##### MATERIAL FOR THIS TASK

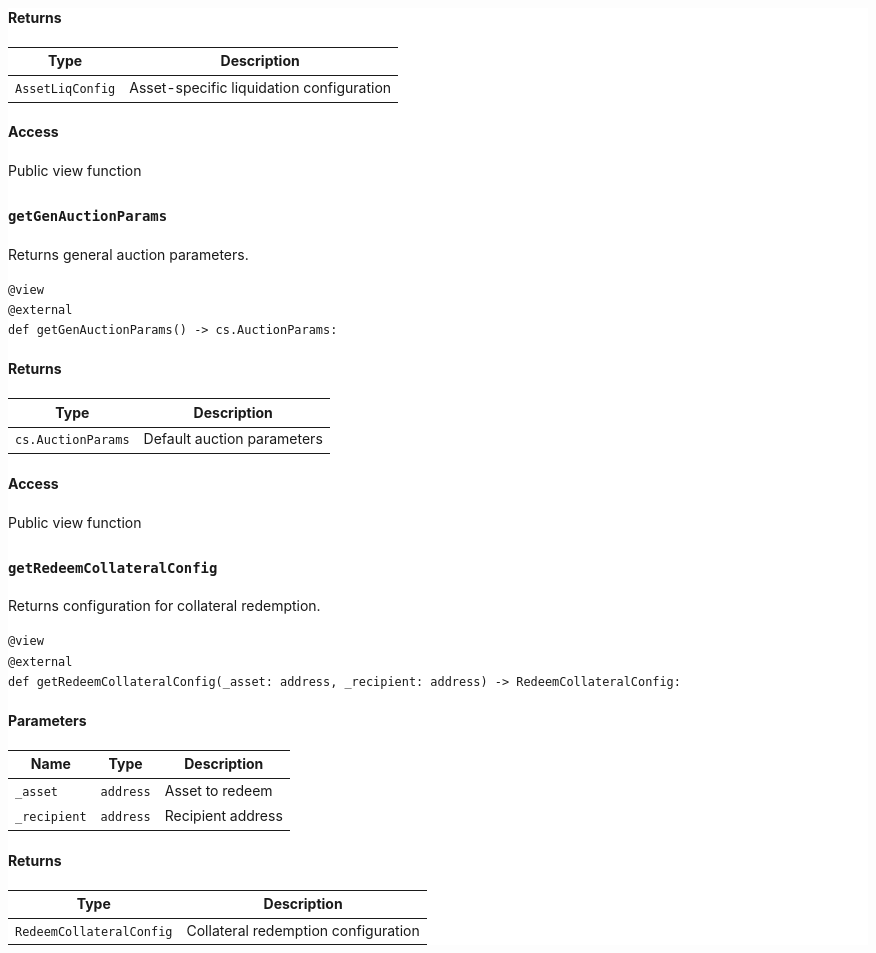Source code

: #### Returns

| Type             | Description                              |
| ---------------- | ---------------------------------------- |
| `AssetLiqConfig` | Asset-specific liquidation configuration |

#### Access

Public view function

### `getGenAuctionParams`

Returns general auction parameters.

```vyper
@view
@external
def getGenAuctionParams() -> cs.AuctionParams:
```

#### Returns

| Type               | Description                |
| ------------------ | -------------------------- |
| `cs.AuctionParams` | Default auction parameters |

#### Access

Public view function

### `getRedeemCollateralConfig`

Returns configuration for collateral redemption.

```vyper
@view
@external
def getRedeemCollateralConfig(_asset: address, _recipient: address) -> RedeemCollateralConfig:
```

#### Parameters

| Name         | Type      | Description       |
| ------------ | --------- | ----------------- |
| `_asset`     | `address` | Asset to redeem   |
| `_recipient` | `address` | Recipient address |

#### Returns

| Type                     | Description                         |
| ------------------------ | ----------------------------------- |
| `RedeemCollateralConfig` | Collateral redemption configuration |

##########
##### MATERIAL FOR THIS TASK

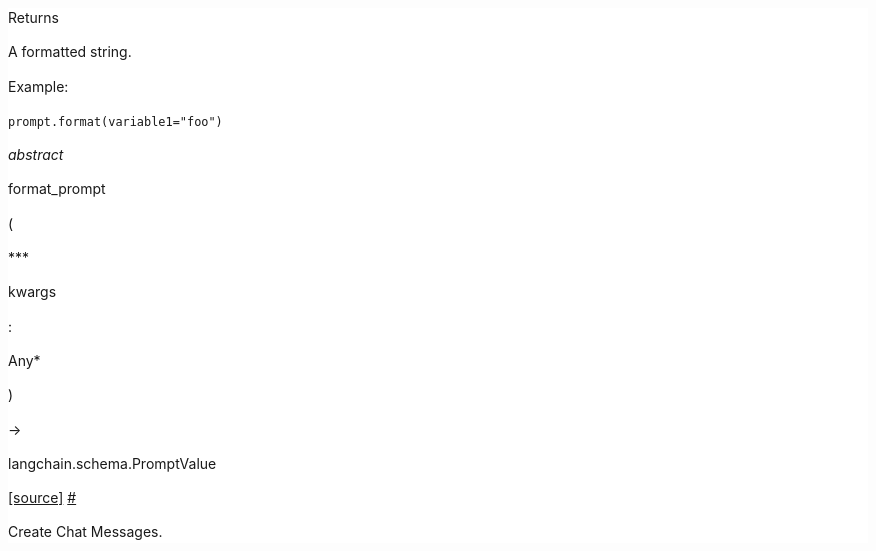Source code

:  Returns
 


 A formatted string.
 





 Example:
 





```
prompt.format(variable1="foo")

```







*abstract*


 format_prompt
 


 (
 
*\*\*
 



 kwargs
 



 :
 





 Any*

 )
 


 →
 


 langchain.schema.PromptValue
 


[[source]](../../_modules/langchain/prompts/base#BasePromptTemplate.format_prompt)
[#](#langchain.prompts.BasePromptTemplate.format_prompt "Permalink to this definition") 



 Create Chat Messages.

##########

_WHAT IS NEEDED:_ Find the word "getGenAuctionParams" in the records, and report each line that has it.

_EXERCISE RESPONSE:_
### `getGenAuctionParams`
def getGenAuctionParams() -> cs.AuctionParams:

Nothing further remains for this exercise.